Failure analysis from the paper: tasks where Reflexion fails tend to involve hallucinated reflections ("I think I failed because X" where X is wrong), multi-step compounding errors where no single reflection captures the root cause, and tasks requiring genuine knowledge the model simply doesn't have. Verbal reflection can correct strategy; it cannot supply missing knowledge.
Success rate across trials for each task domain. Most of the gain comes from the first reflection.
Reflexion sits at the intersection of RL theory, agentic AI, and cognitive science. Its descendants and relatives reveal how the field has been building toward language-native learning.

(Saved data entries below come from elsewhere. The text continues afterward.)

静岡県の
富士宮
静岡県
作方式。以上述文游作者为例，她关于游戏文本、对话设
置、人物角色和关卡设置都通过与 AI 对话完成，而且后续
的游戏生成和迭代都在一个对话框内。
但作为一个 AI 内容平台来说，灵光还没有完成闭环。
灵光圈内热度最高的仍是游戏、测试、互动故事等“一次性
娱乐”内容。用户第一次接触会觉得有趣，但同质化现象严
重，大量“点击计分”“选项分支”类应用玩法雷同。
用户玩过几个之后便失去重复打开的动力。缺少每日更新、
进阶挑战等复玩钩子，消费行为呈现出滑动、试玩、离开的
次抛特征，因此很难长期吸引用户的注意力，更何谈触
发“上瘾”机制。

| Method | Key Idea | vs Reflexion |
|---|---|---|
| ReAct (Yao 2022) | Interleave thought + action | Reflexion's inner loop; Reflexion adds outer loop + memory |
| Reflexion (this paper) | Verbal critique → episodic memory → next trial | — |
| Self-Refine (Madaan 2023) | Critique and refine a single output iteratively | Single-shot refinement; Reflexion uses environment feedback across episodes |
| LATS (Zhou 2023) | Monte Carlo tree search over agent trajectories | Reflexion: linear retry. LATS: tree search with backtracking. |
| Voyager (Wang 2023) | Skill library grows with reflection | Reflexion adds memories; Voyager adds reusable code skills |
| Constitutional AI (Bai 2022) | Self-critique for alignment | Different goal (safety) same mechanism (self-evaluation + revision) |
Shinn, Cassano, Labash, Gopalan, Narasimhan, Yao. "Reflexion: Language Agents with Verbal Reinforcement Learning." NeurIPS 2023. arXiv:2303.11366
"The ability to learn from failure in language — without updating a single weight — is perhaps the most human thing a language model has ever done."